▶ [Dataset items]
━━━━━━━━━━

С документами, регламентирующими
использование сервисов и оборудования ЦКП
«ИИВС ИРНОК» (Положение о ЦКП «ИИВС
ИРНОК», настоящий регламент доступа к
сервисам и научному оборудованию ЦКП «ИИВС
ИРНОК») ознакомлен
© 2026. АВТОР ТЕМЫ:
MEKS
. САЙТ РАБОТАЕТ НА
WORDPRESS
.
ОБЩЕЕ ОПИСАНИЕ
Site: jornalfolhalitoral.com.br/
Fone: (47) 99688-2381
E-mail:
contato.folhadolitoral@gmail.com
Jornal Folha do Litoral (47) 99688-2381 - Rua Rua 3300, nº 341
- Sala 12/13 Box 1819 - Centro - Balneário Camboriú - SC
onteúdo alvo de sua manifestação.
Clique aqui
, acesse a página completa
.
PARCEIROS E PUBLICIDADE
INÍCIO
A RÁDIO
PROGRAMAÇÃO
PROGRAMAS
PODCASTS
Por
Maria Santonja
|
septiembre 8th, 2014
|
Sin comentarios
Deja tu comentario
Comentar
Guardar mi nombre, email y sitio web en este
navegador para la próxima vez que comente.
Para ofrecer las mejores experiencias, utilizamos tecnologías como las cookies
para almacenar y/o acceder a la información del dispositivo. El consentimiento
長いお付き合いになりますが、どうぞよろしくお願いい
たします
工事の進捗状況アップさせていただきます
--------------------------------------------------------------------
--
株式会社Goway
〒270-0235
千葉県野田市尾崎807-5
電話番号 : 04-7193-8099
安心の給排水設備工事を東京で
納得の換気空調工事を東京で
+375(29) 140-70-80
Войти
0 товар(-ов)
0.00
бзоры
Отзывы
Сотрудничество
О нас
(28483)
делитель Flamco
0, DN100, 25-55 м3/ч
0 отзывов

━━━━━━━━━━

▶ [Exercise objective] Look through the entries for the string "ИИВС". Every line that has it belongs in the answer.

▶ [Answer box]
«ИИВС ИРНОК» (Положение о ЦКП «ИИВС
сервисам и научному оборудованию ЦКП «ИИВС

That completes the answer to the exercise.